Busunternehmer Lossinger meldete zudem erhebliche Zweifel an, dass sich dadurch etwas ändere. Wenn er morgens mit leerem Bus eine Haltestelle anfahre, sei das Gedränge ebenfalls massiv - "obwohl jeder Schüler weiß, dass er sicher einen Sitzplatz bekommt." Sein Kollege Max Hollinger wies darauf hin, dass man ohnehin schon Vestärkerbusse einsetze, wo immer es möglich sei.

Einen Lösungsansatz formulierte der Moderator des Gesprächs, Lehrer Guido Hüsgen, bezugnehmend auf Vorschläge aus der Runde. Die Schülervertreter wünschten sich, dass einige Busse bereits vor Schulschluss an den Haltepunkten stehen, damit die Schüler nach und nach einsteigen könnten. Dies sei weniger problematisch als wenn eine ganze Menschentraube auf einen einfahrenden Bus warte.

Werner Fiebig schlug am Beispiel der insgesamt drei nach Kolbermoor fahrenden Busse eine weitere Entzerrung vor: Jeder Bus solle nur an bestimmten Haltestellen stoppen. Wenn der erste Bus also beispielsweise an der Haltestelle Kolbermoorer Königsseestraße vorbeifahre, der zweite jedoch prinzipiell dort halte, würden sich die Schüler automatisch auf die für sie "praktischsten" Busse aufteilen.

Ursula Endler-Höhne konnte sich auch vorstellen, die Fahrausweise der Schüler prinzipiell mit Aufklebern zu markieren, die nur zur Mitfahrt in einem bestimmten Bus berechtigten. Beide Möglichkeiten sollen bis zum nächsten Treffen des Forums abgeklärt werden.

Deutlicher in die Pflicht nehmen wollen alle Beteiligten die Eltern. Vor allem aus Reihen der Schüler wurde der Wunsch laut, dass mehr Mütter und Väter vor allem morgens an den Haltestellen nach dem Rechten sehen. Sie haben das Gefühl, dass dann - ebenso wie mittags, wenn Lehrer die Aufsicht übernehmen - alles geordneter über die Bühne gehe.

Hier sicherten die Vertreter der Elternbeiräte zu, abzuklären, ob seitens der Eltern eine Bereitschaft dazu bestehe. "Wenn die Eltern da nicht konsequent mitmachen, dann sollen sie nichts mehr zu diesem Thema sagen dürfen", verliehen die Schülersprecher der Forderung Nachdruck.

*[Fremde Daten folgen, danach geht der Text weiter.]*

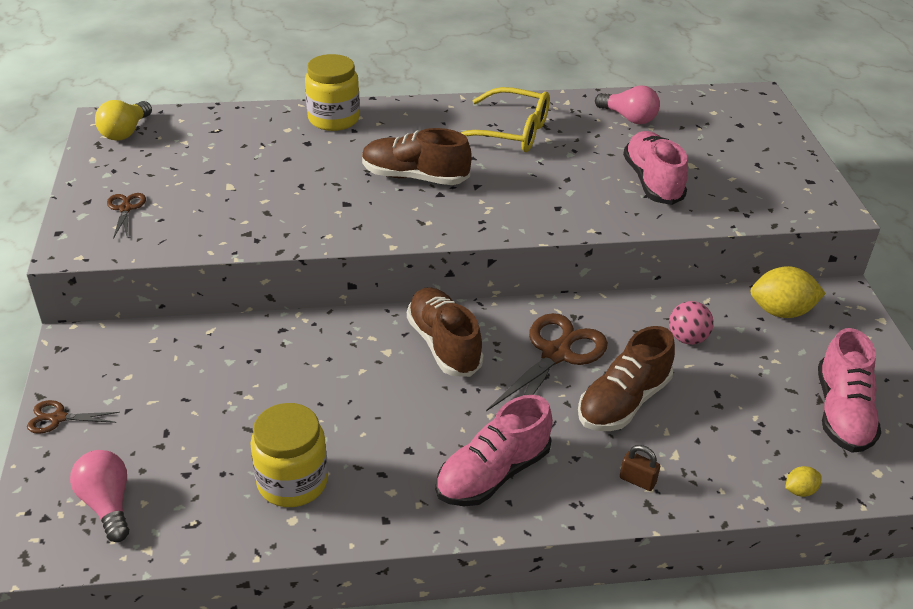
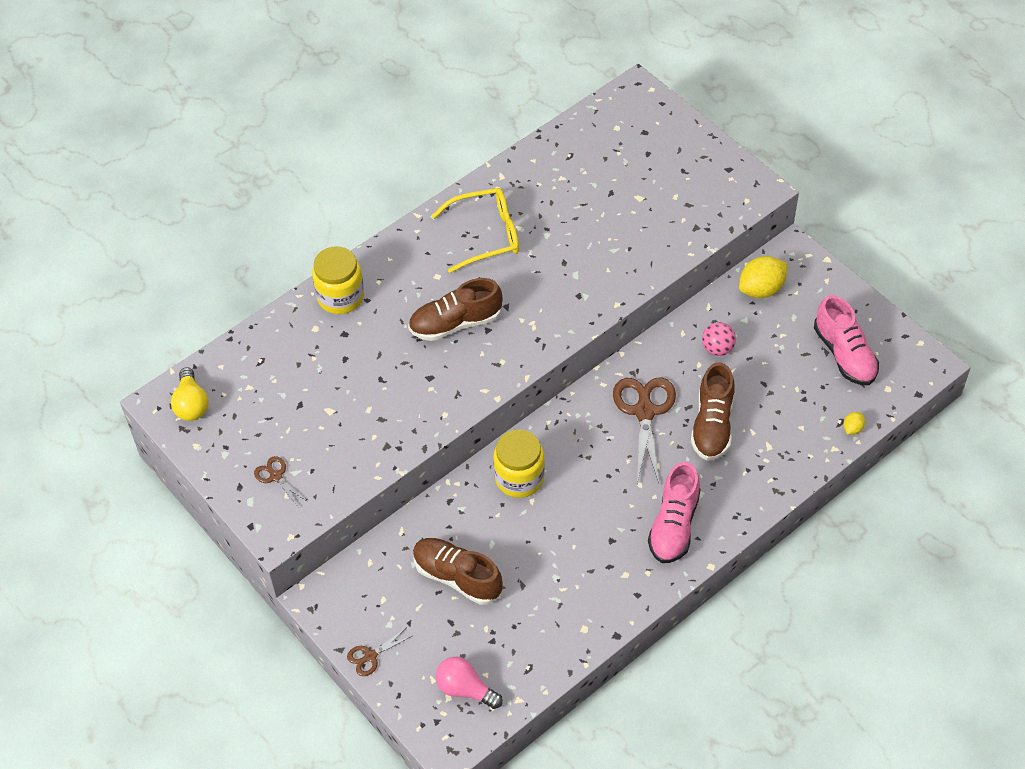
camera: 30 degrees left, 15 degrees up
(292, 482) = (561, 605): yellow jar -> yellow jar (519, 478)
(444, 344) = (567, 448): brown shoe -> brown shoe (457, 577)
(629, 118) = (560, 169): pink light bulb -> none
(637, 480) = (759, 478): brown padlock -> none
(652, 181) = (624, 231): pink shoe -> none

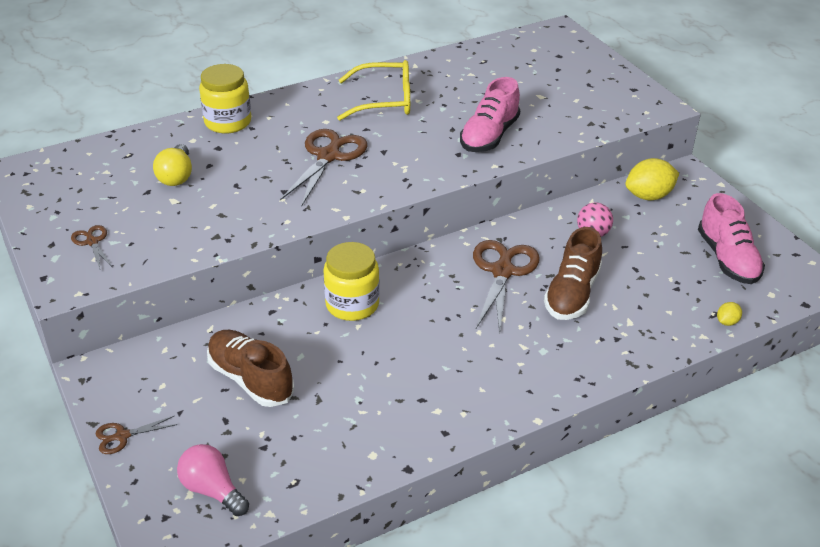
camera: 10 degrees right, 15 degrees down
(191, 404) = (44, 175): yellow light bulb -> yellow light bulb (176, 176)
(455, 323) = (328, 156): brown shoe -> brown scissors
(674, 525) = (506, 374): pink shoe -> pink shoe (489, 136)

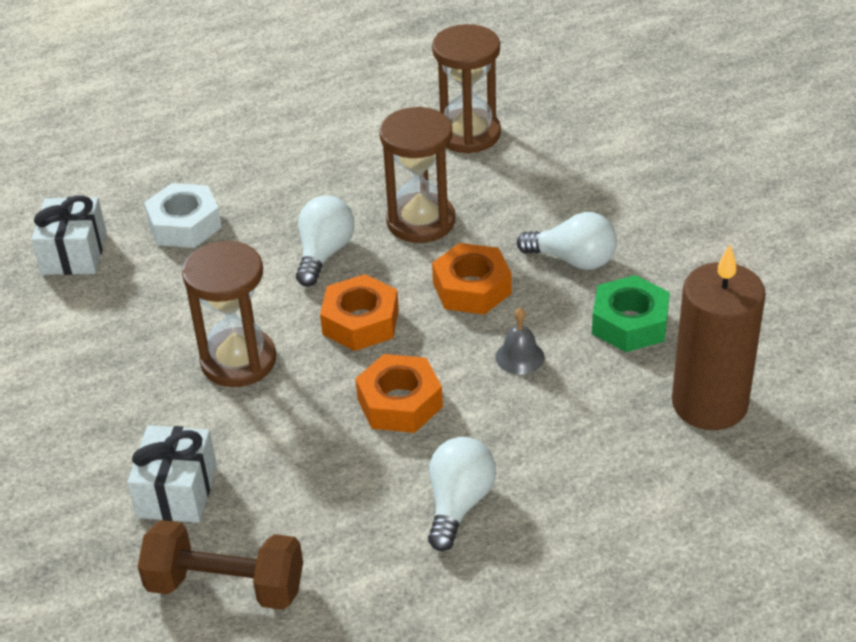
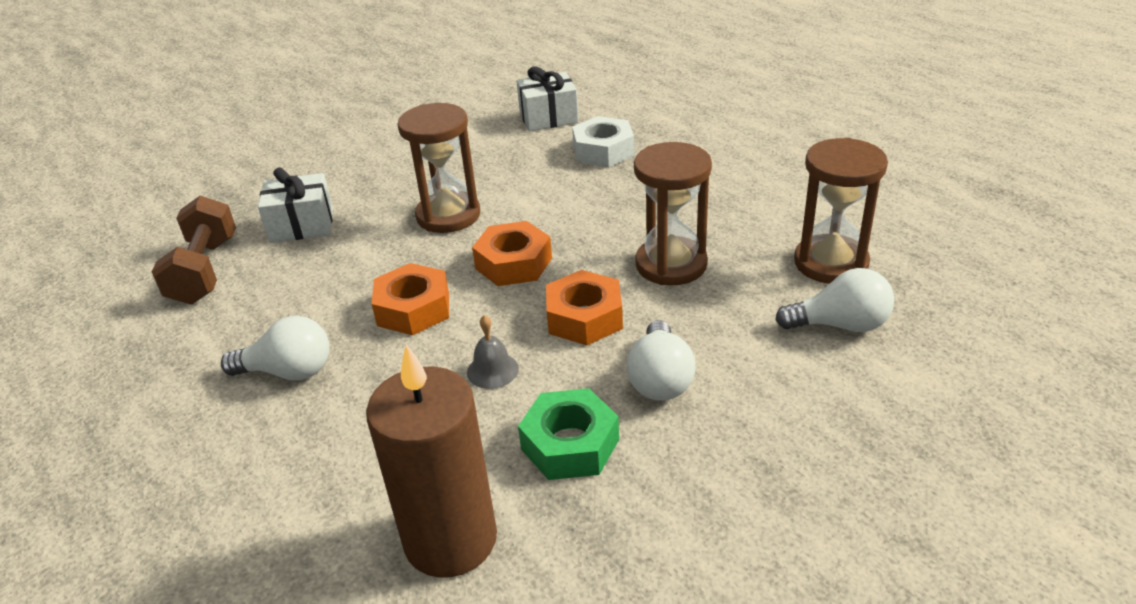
camera: 75 degrees right, 5 degrees down
(324, 253) = (598, 223): white light bulb -> white light bulb (840, 325)

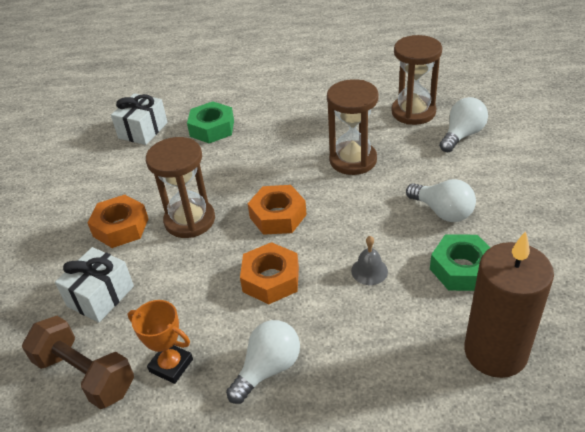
camera: 50 degrees left, 5 degrees up
(249, 310) = (171, 365): none -> orange trophy
(584, 317) = (362, 213): orange nut -> orange nut (121, 227)
(603, 151) = (212, 128): white nut -> green nut

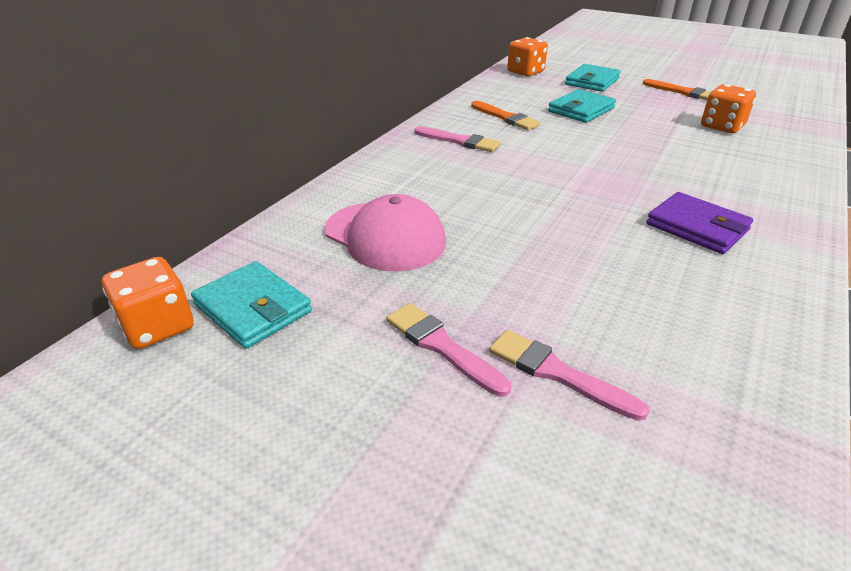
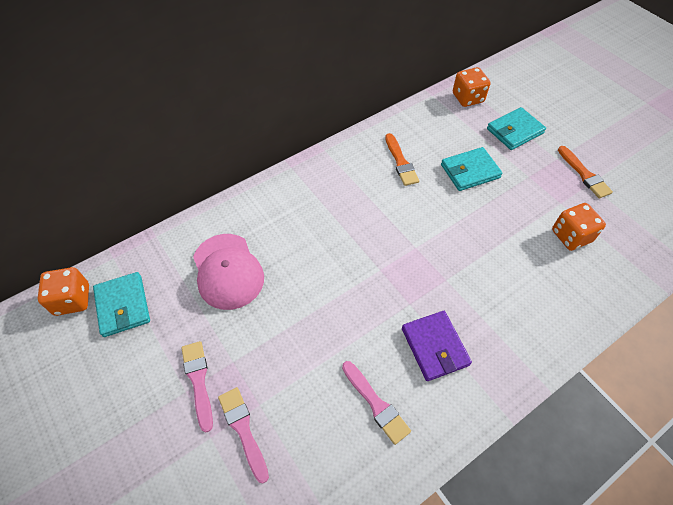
camera: 25 degrees right, 20 degrees up
(460, 141) = (344, 182): pink brush -> pink brush (376, 404)

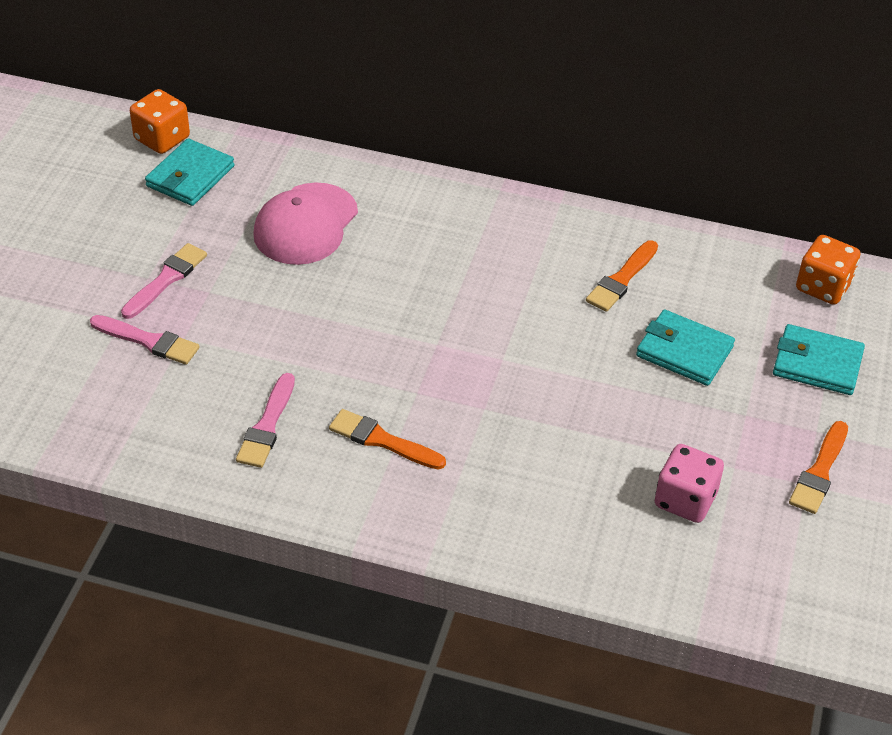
camera: 50 degrees right, 10 degrees down
(243, 430) = (148, 341): pink brush -> pink brush turned 90 degrees clockwise
(434, 347) = (382, 440): purple wallet -> orange brush
(571, 236) = (685, 500): orange dice -> pink dice

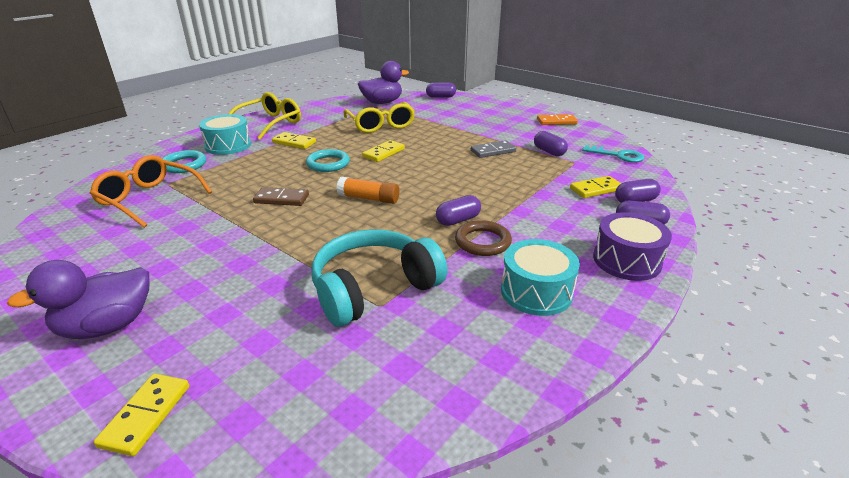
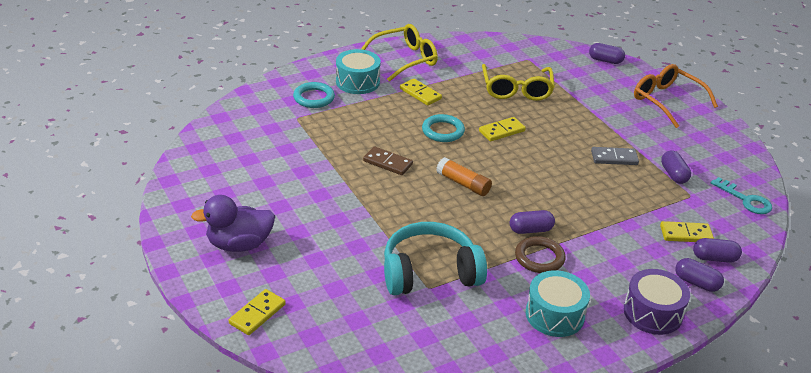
camera: 20 degrees right, 5 degrees up
(149, 199) = (279, 132): orange glasses -> orange glasses (667, 101)
(382, 102) = (534, 54): purple duck -> none
(556, 121) = (715, 134): orange domino -> none

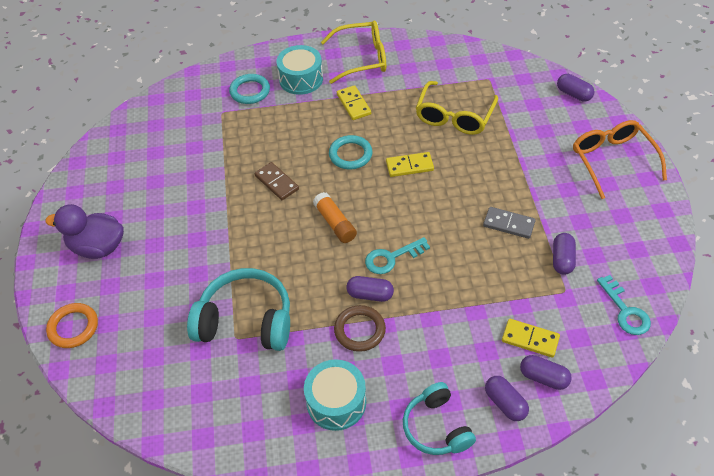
camera: 25 degrees right, 15 degrees up
(257, 314) = (73, 327): yellow domino -> orange ring
(531, 200) = (391, 258): none -> turquoise key
(652, 313) = (436, 427): purple drum -> turquoise headphones

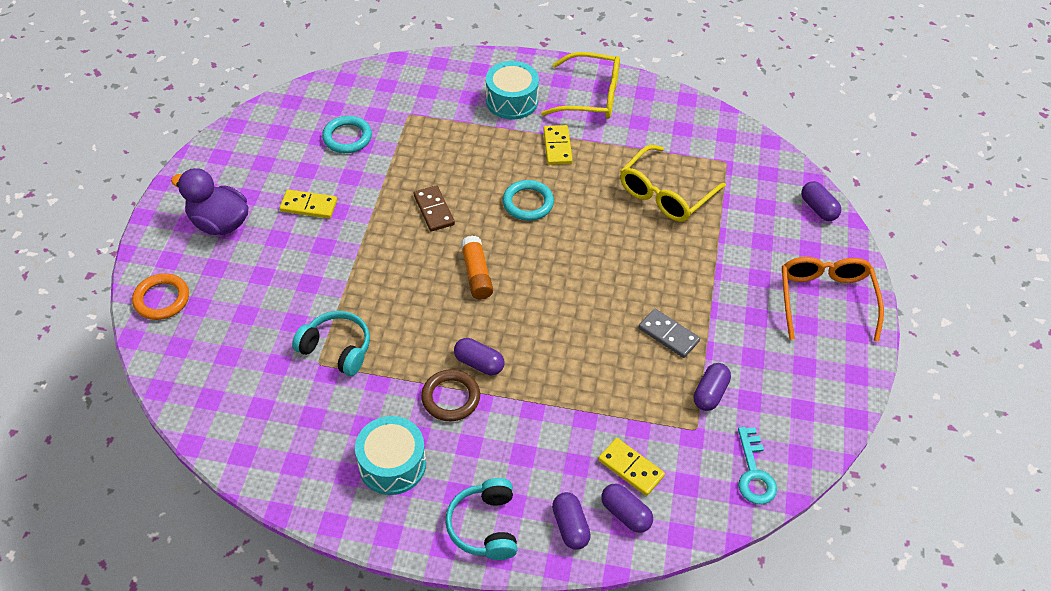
camera: 15 degrees right, 0 degrees up
(246, 321) = (337, 349): turquoise headphones -> turquoise headphones, size x0.65
(250, 91) = (449, 99): turquoise ring -> turquoise ring (347, 137)
(391, 258) = (520, 331): turquoise key -> none
(409, 166) = (587, 235): yellow domino -> yellow domino (309, 206)

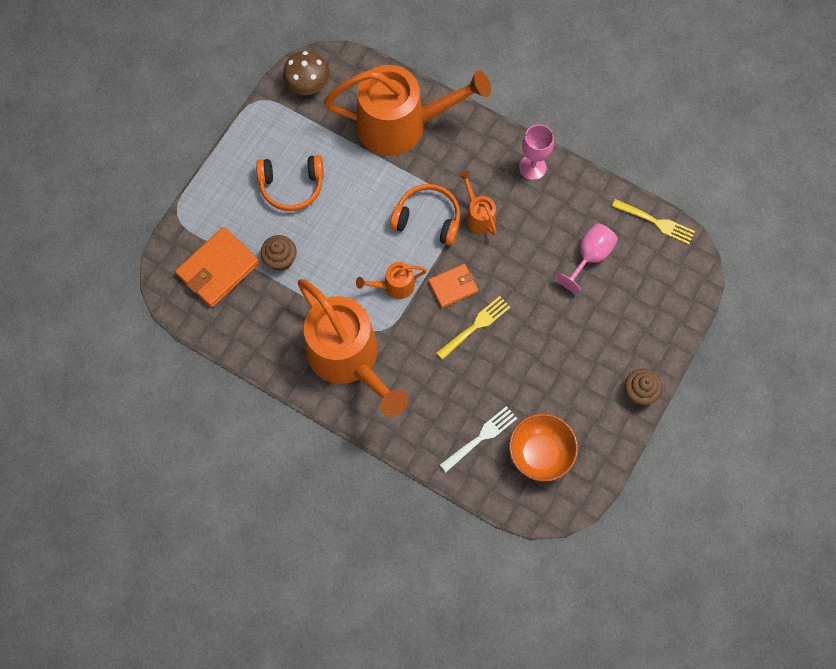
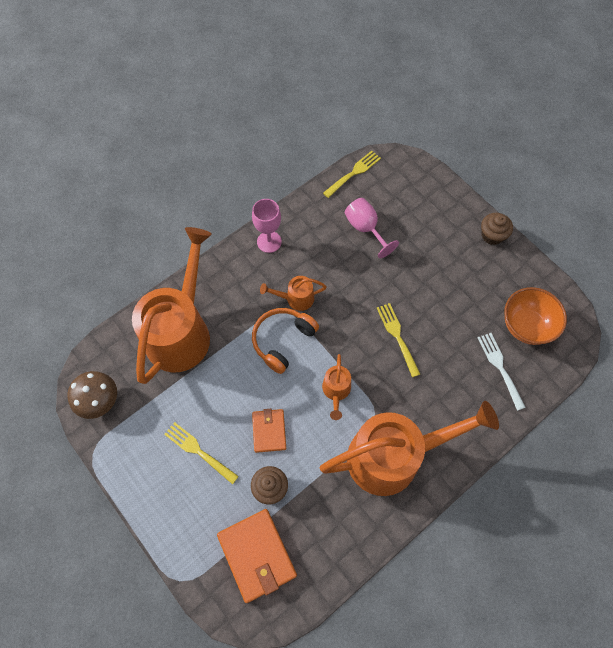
camera: 70 degrees left, 5 degrees down
(292, 186) = (198, 451): orange headphones -> yellow fork
(453, 286) = (354, 342): orange wallet -> orange wallet (269, 431)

Und auch wenn die Zuständigen wenig Hoffnung machten: Schüler, Eltern und Lehrer baten dringend noch einmal zu prüfen, ob nicht doch mehr Busse eingesetzt werden könnten. "Auch wenn es viel kostet, die Sicherheit der Kinder muss Vorrang haben."

Statistik der Schulwegunfälle

Zahlen zu Schulwegunfällen hatte Bad Aiblings stellvertretender Polizeichef Thomas Adami parat. 2007 verzeichnete die Inspektion zehn, 2008 neun und 2009 sechs Unfälle, davon keiner an einer Schulbushaltestelle. In diesem Jahr waren es bisher acht Unfälle, darunter der Besagte in Tuntenhausen an der Bushaltestelle. Die Ermittlungen dazu dauern noch an. Sechs der anderen Unfälle hätten die Schüler selbst verschuldet. Beim siebten sei ein Schüler hinter einem Bus auf die Straße und dort in ein Auto gelaufen, das zu schnell am Bus vorbei gefahren war.